I rate "Little Women" as one of my favorite books of all time, ever since my early childhood, and I was eager to read Louisa May Alcott's "unknown" stories. (I had already read "Behind A Mask," which is a collection of stories very similar to these.) Frankly, I was disappointed by the quality of the writing. The plots may have been page-turners at that time, but I could see every conceivable twist coming from miles away. After a while, the characters began to bore me to death because every single one was the same.
It seems like Alcott had a story recipe that she followed closely for every story: an amazingly beautiful heroine with a dark secret, at least two or three men who fall desperately in love with her (who have their own dark secrets), a few deaths of some supporting characters along the way whom we don't care about, and a conclusion usually finding the heroine being punished in some way (because underneath her beauty, she is a femme fatale). Every single one of Alcott's heroines has golden tresses, alluring violet eyes, beautiful white arms, and the tiniest daintiest feet. EVERY SINGLE ONE. I had to laugh at how she felt it necessary to describe these attributes over and over and over, and how all of the male characters fell over themselves to be with this cookie-cutter heroine. I think Alcott may also have had a secret fetish for the May-December romance, since in almost all of her stories, there is a theme of the child-bride being married off to a man over 45. She dabbles a bit in drug addiction, incest, mental disability, and plenty of murder and scheming.
STORY 1 "V.V." : Beautiful blond heroine tries to marry a man for his title, but when their marriage falls through, she goes after his cousin. She harbors a dark secret, of course. (Murder, scheming, broken romance)
STORY 2 "A Marble Woman" : Beautiful blond heroine goes to live with her new guardian, who used to be her mom's lover. She eventually marries this man, but discovers that he has a dark secret. (Sort-of incest, opium addiction, May-December romance)
STORY 3 "The Skeleton in the Closet" : Beautiful blond heroine lives alone in a gorgeous house, and she falls in love with the narrator. However, she possesses a dark secret. (Mental illness, suicide, jealousy)

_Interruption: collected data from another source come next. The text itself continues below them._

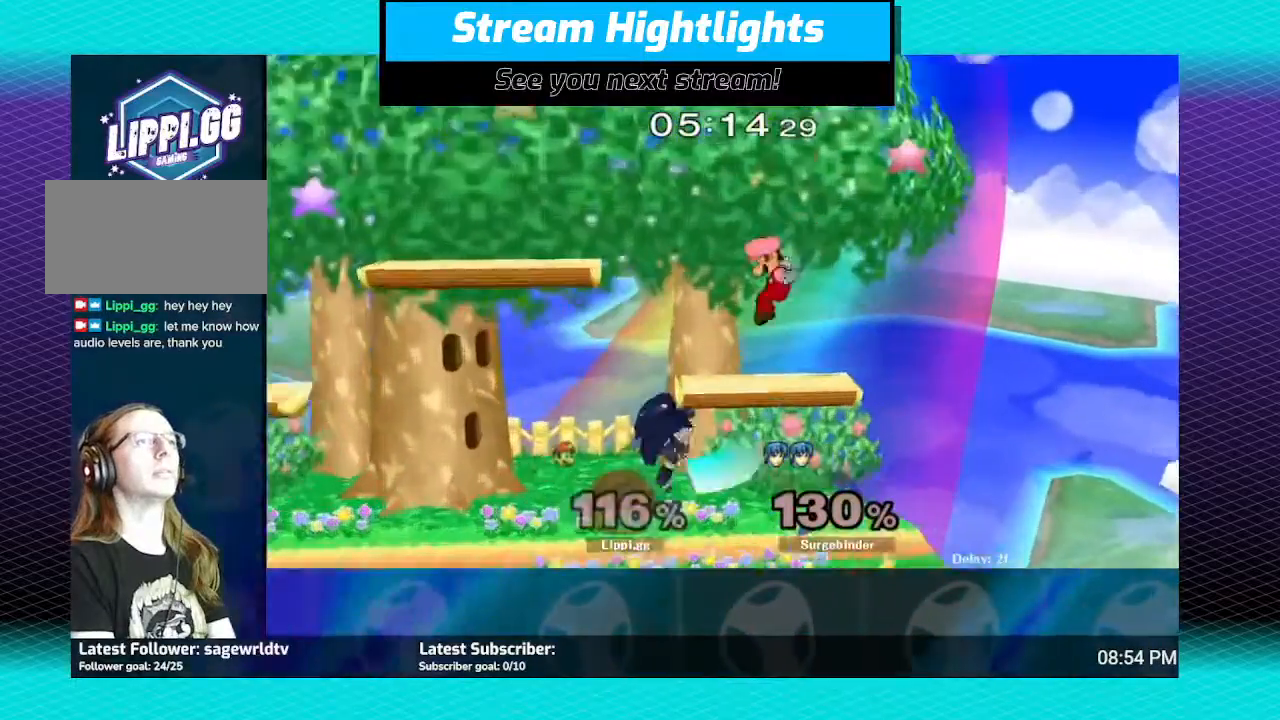
{"buttons": ["R1"], "left_stick": "center", "right_stick": "center", "events": [[33, "left_stick", "center"], [133, "A", "down"], [133, "left_stick", "left"], [267, "A", "up"], [300, "left_stick", "center"], [333, "A", "down"], [367, "left_stick", "left"], [400, "A", "up"], [500, "left_stick", "center"]]}
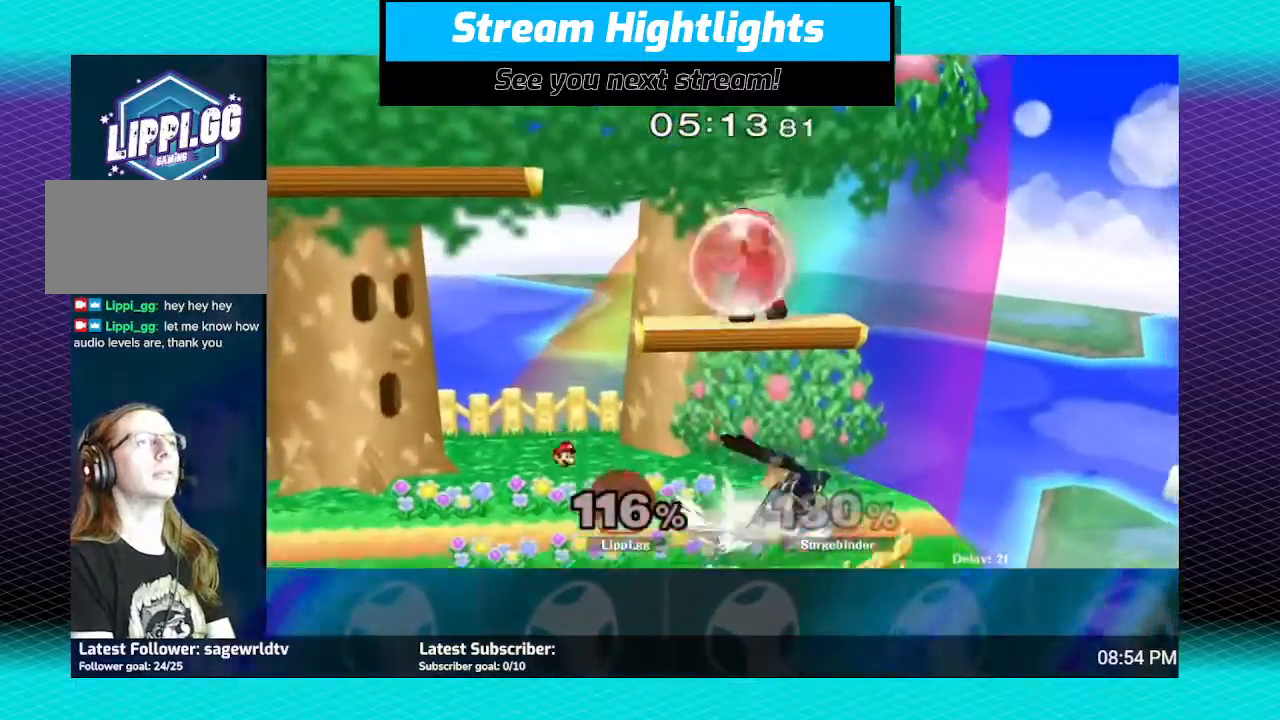
{"buttons": ["R1"], "left_stick": "left", "right_stick": "center", "events": [[267, "left_stick", "left"], [334, "left_stick", "center"], [401, "left_stick", "left"]]}
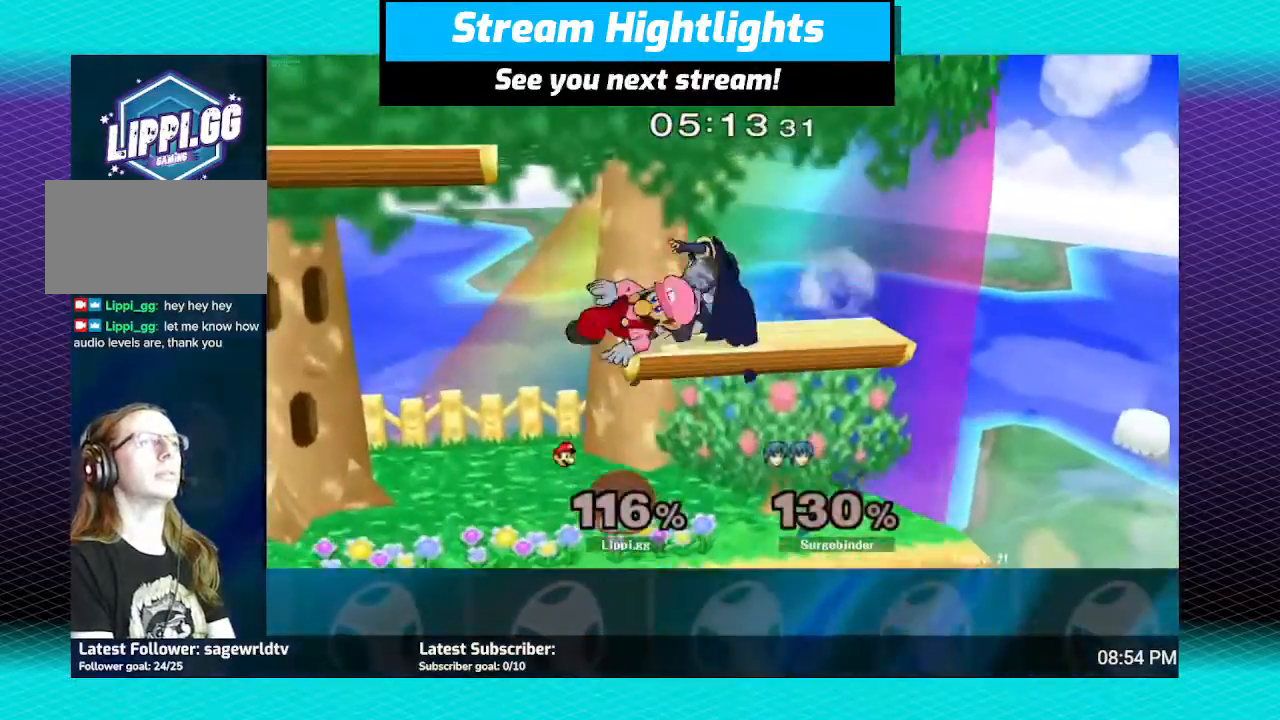
{"buttons": [], "left_stick": "left", "right_stick": "center", "events": [[133, "left_stick", "center"], [200, "R1", "up"], [400, "left_stick", "left"]]}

STORY 4 "A Whisper in the Dark" : Beautiful blond heroine who is a wealthy heiress goes to live with her cousin and her uncle, both of whom want her. They try to drive her crazy and steal her fortune. (Mental illness, incest)
I think you get the picture. All in all this is a good beach read or something to pass away the time at, say, a doctor's office or a boring play, but I find Alcott's "sensational" writing to be pretty tedious.